When the courier reaches the top, he skids to a stop.
Damn it, my bullet just misses his ear. He’s now duly warned that I mean business, and screeches off again.
Oh well, in for a dime, in for a dollar, right?
I open up the throttle on my bike so that it climbs the stairs too.
When my bike reaches the top, it clatters over the roof’s clay tiles before landing onto the flat center beam. I brake hard to halt it from flying off into oblivion and crash-landing onto the unsuspecting tourists three stories below.
The courier is already on the far side of the roof. He zips over a long, narrow plank that connects a neighboring building’s even steeper roof over an alleyway.

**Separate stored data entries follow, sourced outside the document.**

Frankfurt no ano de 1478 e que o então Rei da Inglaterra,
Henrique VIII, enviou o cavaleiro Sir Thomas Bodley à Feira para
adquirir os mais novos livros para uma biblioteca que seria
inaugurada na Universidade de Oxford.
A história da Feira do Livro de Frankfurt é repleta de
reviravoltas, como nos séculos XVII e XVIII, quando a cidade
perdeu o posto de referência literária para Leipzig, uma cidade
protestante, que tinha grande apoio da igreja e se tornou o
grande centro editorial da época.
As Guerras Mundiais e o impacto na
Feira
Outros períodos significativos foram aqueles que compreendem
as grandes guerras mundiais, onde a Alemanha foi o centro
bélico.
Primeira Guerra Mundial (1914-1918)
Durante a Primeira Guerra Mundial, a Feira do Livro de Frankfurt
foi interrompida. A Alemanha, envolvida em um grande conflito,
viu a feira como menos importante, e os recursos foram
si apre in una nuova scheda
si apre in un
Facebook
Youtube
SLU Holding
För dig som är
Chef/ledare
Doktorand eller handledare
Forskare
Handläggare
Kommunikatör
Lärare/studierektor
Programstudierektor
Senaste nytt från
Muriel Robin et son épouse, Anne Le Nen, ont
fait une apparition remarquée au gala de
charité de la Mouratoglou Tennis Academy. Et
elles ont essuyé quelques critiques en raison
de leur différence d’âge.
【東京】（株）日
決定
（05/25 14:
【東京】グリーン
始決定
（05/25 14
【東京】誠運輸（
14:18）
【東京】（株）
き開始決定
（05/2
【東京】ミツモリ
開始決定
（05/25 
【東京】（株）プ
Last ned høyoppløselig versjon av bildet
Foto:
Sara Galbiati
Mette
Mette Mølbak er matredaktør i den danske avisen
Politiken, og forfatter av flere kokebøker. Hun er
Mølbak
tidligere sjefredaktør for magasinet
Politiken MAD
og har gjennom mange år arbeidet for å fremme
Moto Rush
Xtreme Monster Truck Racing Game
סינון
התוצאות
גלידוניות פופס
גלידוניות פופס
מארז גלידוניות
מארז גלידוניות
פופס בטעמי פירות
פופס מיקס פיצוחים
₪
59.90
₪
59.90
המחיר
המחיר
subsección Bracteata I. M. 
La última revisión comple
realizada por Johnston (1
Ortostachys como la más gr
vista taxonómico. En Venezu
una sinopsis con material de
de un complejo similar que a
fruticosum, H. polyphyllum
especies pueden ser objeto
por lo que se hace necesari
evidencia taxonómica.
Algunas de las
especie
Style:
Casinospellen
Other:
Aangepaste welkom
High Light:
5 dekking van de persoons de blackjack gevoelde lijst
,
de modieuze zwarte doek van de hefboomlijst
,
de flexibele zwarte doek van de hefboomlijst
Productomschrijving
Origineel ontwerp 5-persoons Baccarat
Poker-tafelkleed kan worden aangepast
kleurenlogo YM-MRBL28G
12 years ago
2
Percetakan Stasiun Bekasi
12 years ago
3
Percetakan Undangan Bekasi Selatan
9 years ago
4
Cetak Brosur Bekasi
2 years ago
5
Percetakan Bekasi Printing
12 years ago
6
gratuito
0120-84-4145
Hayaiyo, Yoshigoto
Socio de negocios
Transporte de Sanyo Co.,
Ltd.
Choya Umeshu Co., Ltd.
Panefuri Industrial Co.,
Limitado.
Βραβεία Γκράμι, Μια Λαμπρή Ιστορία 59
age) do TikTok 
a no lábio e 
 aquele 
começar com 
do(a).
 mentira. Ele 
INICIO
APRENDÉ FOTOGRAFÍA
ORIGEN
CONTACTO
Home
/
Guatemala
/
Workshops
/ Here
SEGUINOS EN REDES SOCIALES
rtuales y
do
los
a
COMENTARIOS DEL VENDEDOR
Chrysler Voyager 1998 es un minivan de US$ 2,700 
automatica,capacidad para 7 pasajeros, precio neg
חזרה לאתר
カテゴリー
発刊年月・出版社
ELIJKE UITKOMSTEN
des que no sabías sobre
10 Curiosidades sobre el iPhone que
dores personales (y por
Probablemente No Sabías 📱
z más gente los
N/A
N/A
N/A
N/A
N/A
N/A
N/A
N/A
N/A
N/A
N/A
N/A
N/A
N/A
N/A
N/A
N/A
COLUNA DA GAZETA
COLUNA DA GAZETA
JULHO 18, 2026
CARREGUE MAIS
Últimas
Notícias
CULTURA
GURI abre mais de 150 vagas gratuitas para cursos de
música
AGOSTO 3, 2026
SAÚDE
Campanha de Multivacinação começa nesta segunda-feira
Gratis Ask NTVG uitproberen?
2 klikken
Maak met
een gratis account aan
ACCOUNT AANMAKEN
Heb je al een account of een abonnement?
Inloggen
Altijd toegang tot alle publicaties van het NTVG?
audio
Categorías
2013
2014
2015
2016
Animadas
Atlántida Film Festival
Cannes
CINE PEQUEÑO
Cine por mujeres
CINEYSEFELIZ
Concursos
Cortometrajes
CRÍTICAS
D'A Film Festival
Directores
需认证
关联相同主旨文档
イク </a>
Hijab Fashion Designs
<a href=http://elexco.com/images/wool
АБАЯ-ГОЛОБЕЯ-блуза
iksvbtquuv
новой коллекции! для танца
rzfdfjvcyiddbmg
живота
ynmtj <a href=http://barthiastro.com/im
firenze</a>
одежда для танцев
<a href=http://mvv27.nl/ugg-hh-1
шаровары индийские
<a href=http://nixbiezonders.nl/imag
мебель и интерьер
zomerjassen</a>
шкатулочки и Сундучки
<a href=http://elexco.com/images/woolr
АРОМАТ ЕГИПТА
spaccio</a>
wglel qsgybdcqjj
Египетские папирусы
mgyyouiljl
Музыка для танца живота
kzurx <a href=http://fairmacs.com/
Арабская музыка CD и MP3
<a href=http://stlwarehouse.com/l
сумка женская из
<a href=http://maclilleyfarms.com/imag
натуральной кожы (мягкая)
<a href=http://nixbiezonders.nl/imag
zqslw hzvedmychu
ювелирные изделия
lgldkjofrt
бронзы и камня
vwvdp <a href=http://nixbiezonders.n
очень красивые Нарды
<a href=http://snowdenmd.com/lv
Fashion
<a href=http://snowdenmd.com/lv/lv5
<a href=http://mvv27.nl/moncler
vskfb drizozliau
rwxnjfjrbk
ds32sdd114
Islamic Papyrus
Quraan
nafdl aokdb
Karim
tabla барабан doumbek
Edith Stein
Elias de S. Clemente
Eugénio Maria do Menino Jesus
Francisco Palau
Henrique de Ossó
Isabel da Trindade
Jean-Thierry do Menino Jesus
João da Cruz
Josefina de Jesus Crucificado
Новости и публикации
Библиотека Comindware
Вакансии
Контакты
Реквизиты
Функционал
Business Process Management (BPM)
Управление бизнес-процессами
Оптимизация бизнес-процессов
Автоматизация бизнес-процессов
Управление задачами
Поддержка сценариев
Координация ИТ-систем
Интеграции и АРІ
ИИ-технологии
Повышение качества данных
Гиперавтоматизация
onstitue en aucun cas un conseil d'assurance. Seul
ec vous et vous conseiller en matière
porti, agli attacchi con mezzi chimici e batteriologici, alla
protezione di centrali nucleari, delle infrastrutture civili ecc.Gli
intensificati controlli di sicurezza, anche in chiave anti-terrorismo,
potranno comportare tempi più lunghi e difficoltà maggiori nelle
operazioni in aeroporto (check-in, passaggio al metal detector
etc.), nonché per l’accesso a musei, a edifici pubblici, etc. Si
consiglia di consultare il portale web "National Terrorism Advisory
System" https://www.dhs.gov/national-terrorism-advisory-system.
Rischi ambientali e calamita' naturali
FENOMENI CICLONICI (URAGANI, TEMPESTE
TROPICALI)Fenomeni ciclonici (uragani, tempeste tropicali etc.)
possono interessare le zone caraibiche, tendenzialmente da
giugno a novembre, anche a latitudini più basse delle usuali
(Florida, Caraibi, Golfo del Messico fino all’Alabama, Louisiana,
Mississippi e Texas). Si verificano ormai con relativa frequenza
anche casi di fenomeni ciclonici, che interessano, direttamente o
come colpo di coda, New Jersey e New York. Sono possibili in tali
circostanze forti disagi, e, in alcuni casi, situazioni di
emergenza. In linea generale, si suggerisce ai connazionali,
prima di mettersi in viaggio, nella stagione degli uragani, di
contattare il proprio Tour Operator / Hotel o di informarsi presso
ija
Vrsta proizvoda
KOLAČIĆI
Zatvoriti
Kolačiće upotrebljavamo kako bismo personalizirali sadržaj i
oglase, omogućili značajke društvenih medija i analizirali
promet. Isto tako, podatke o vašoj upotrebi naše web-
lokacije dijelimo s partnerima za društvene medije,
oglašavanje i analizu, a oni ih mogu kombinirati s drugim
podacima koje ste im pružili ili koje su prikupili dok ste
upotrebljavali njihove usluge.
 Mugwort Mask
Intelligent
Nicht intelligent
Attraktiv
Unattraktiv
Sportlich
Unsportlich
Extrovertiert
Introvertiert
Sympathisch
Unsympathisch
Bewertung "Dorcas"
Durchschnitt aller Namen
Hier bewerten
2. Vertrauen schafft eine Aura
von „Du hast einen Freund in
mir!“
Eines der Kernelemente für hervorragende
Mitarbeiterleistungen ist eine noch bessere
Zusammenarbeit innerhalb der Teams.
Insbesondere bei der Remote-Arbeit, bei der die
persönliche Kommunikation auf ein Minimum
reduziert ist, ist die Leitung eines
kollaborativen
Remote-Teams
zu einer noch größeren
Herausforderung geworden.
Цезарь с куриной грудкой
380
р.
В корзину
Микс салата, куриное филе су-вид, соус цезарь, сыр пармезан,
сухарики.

He makes the leap. As he roars off again, he turns back to wave at me, a wide grin on his face. Of course, he doesn’t expect me to follow.
Wrong. My son’s dirt biking scout badge came at the expense of many cuts and bruises—his and mine. Granted, as his troop’s leader, I wasn’t eligible for a badge. That’s okay. The true reward of any skill is how you use it to your own advantage. I use it now, as I zoom off after the courier. I twist the throttle—
And over the alley I go.
As my motorcycle hits the slanted roof, it almost slips out from under me, but not quite. I rev the engine to keep my momentum. A second later, I crest the roof, skidding onto the center joist.
The courier’s bike clatters on the clay tiles as it heads toward the far side of the roof. I shoot for his head, but he ducks just in time.
He now realizes that his only chance to lose me is to leap onto another roof. Unfortunately for him, the closest building is at least a fifteen-foot jump. To make matters worse, its roof’s pitch is even steeper than the last.